*Activity 1:* Do these statements agree with the blog post on Mike Daisey? Answer yes or no for each, quoting the words that decide it. (a) Daisey's show about Steve Jobs played at the Public Theater. (b) Daisey told This American Life he could still reach his translator. (c) The episode featuring Daisey's story became This American Life's most downloaded episode.
*Activity 2:* Pick up the blog post on Mike Daisey and continue writing it, beginning right after its last sentence.

*Text passage:*
-*-*-

Monday, March 19, 2012

The Daisey Chain

On Friday I was in the writers' room for Aaron Sorkin's new HBO series, The Newsroom, when my colleague Gideon Yago -- who trolls the Internet even more fiercely than I do -- blurted out something like "Wow."

Gideon -- a one-man encyclopedia who worked at MTV and CBS news and reported from Iraq and Afghanistan -- does this several times a day, and sometimes it's about things I can't comprehend, like international finance.  But Friday's topic hit close to home -- especially since we're working on a show that has to do a tricky dance with truth and reporting and fictional entertainment.

What tripped up Gideon was the news that the esteemed NPR show This American Life was going to retract a story it had aired. The website was so clogged it took me about 15 minutes to get to the story.

Sounding a little like a parent about to tell his kids about a divorce, host Ira Glass [left] wrote a blogpost starting with the unfortunate phrase:"I have difficult news."


In the days that followed, Mike Daisey, who most Americans had never heard of, went from a beloved cult truthteller to a nationally discredited fabricator. And again put what Stephen Colbert called "Truthiness" front and center stage.


The outsized Daisey's one-man show The Agony and Ecstasy of Steve Jobs, about Apple's outsourcing of its manufacturing to China, played a sold-out extended run at the Public Theater and is credited with spurring investigations of heinous labor practices that Apple is now pledging to improve. Daisey handed out a "fact sheet" at the end of performances with suggestions on how audience members could join the cause. And since Apple is a beloved brand among self-styled liberal types, the show had tremendous impact.

But when TAL decided to excerpt an hour for its broadcast and asked Daisey to put them in touch with the translator he used on the trip (and is a character in the piece) to corroborate some of the personal details in his story, he claimed he could no longer get in touch with her.

Any journalist would smell a rat, but Glass -- who is one of my heroes -- decided the larger issues all checked out, so it was probably okay.  Daisey was not some arriviste, he had made a name for himself with other shows, including a 2006 one called "Truth," which he described this way:
TRUTH follows the fictional and nonfictional stories of James Frey’s (author of A Million Little Pieces) self-destruction, the sordid and shocking tale of J.T. LeRoy, (The Heart Is Deceitful Above All Things) a world-famous transsexual author whom the world learned ultimately didn’t exist, and Fernando Pessoa, a Portuguese poet whose great works were written by warring multiple personalities inside his head. These stories are reflected against an autobiographical accounting of Daisey’s own history of lying and telling the truth in an attempt to illuminate the uncertain landscape of the emotionally true, the literally true, and the constant struggle to speak the truth.
But by airing Daisey's story -- which became its most downloaded episode -- TAL took it out of the realm of theater like Spalding Gray monologues, and presented it as journalism.

As has been delineated all over the internet, including the New York Times (media critic David Carr got famous fabricator Jayson Blair to weigh in, while theater critic Charles Isherwood held forth on the theater/journalism question), a chain of events led Glass to realize his mistake, and air an hourlong retraction that is ruthless and painful to listen to.

-*-*-

*Record excerpts:*
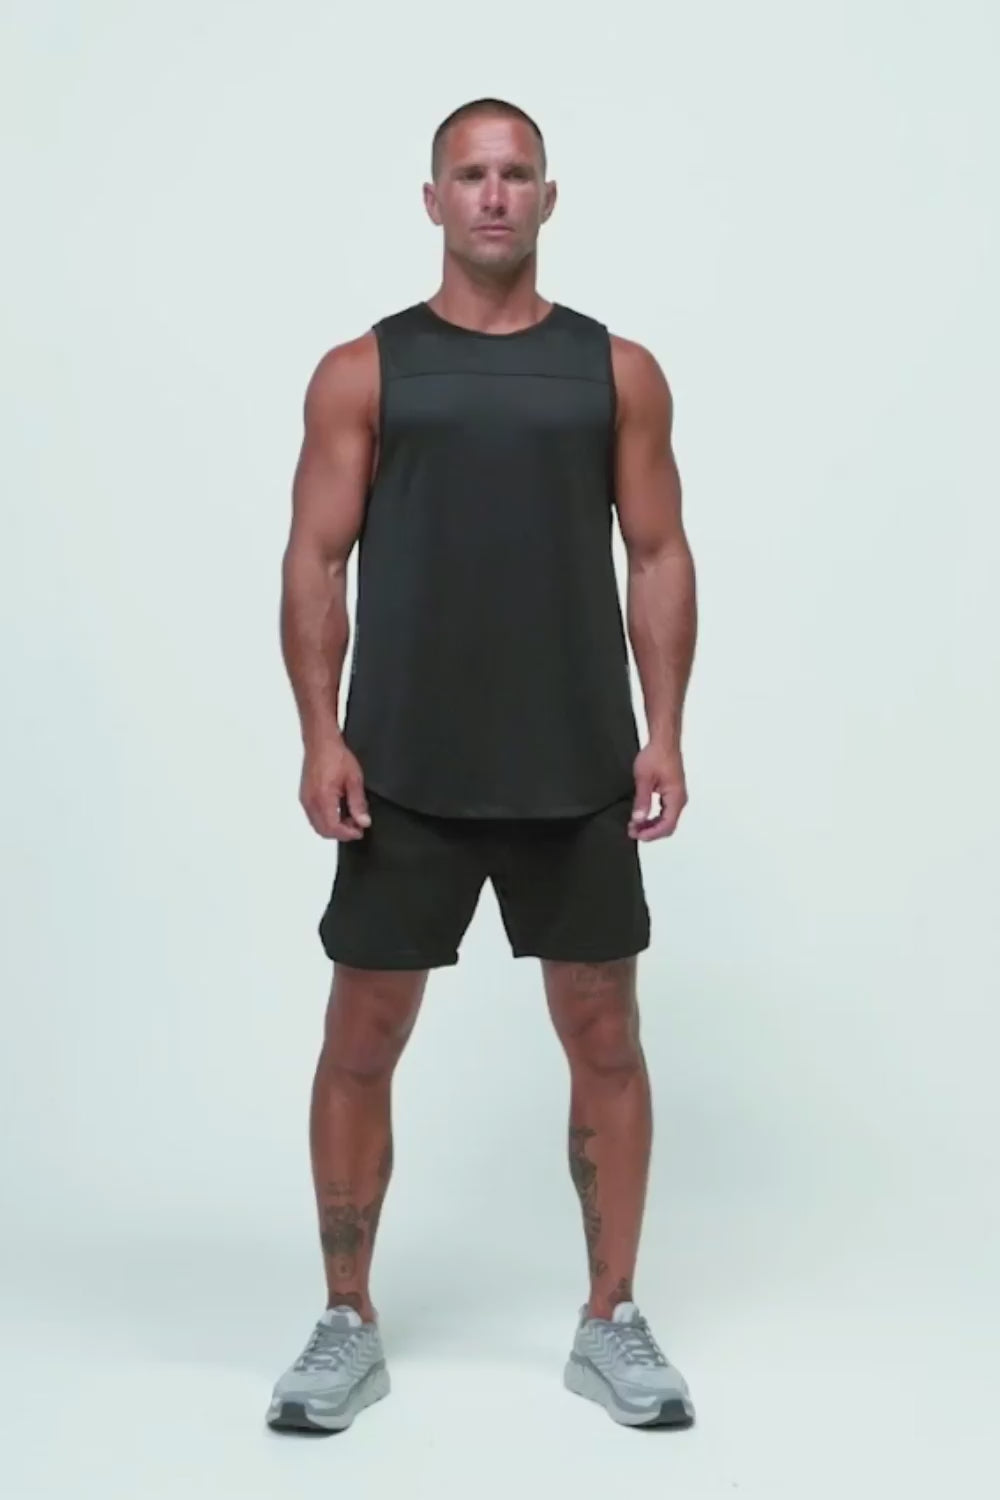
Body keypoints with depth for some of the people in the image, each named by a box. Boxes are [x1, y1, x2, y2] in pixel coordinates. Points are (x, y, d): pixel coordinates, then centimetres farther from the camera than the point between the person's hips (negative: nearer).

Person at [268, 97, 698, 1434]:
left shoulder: (618, 370, 7)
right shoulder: (362, 372, 4)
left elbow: (659, 557, 6)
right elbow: (316, 561, 1)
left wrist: (665, 731, -4)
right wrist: (321, 735, -10)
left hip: (579, 772, 1)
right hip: (405, 773, -1)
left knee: (605, 1040, 6)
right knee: (361, 1042, 3)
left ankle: (611, 1323, 21)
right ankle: (348, 1326, 19)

-*-*-

*Reply 1:*
(a) Yes: "played a sold-out extended run at the Public Theater"
(b) No: "he claimed he could no longer get in touch with her"
(c) Yes: "which became its most downloaded episode"

*Reply 2:*
My friend Andy Aaron timed the silence when Glass asked Daisey why he lied.
IRA: Why not just tell us what really happened at that point? 
MIKE :(13 seconds of silence) I think I was terrified.  
IRA: Of what? 
MIKE: (8 seconds of silence) that... (8 more seconds of silence) I think I was terrified that if I untied these things, that the work, that I know is really good, and tells a story...
[later]MIKE: After a certain point, honestly...(7 seconds of silence)
IRA: Wait, after a certain point what?
MIKE: Well, I started a sentence and then... my nerve failed me, I stopped talking. So that’s what you saw. So, I’m working on it, it’s coming. (13 seconds of silence) I can’t say it.


On Facebook, my friends were quite voluble on the subject (part of why I decided this warranted a blogpost -- to reprint the discussion, since the blog itself rarely gets this much chatter).  Journalists, theater people, theatergoers, fans of This American Life, people who know Daisey, everyone felt strongly about what had happened. Some wanted refunds from the Public Theater, some felt it discredited TAL forever.
K: This makes my head hurt. Certainly, in a verbatim theatre piece there is artistic license unless Mike was saying that it was all true, yes? "The Laramie Project" was also factually true, although artistically shaped with fictional dialogue and the like, yes? I imagined this was the same. Did Mike make that clear?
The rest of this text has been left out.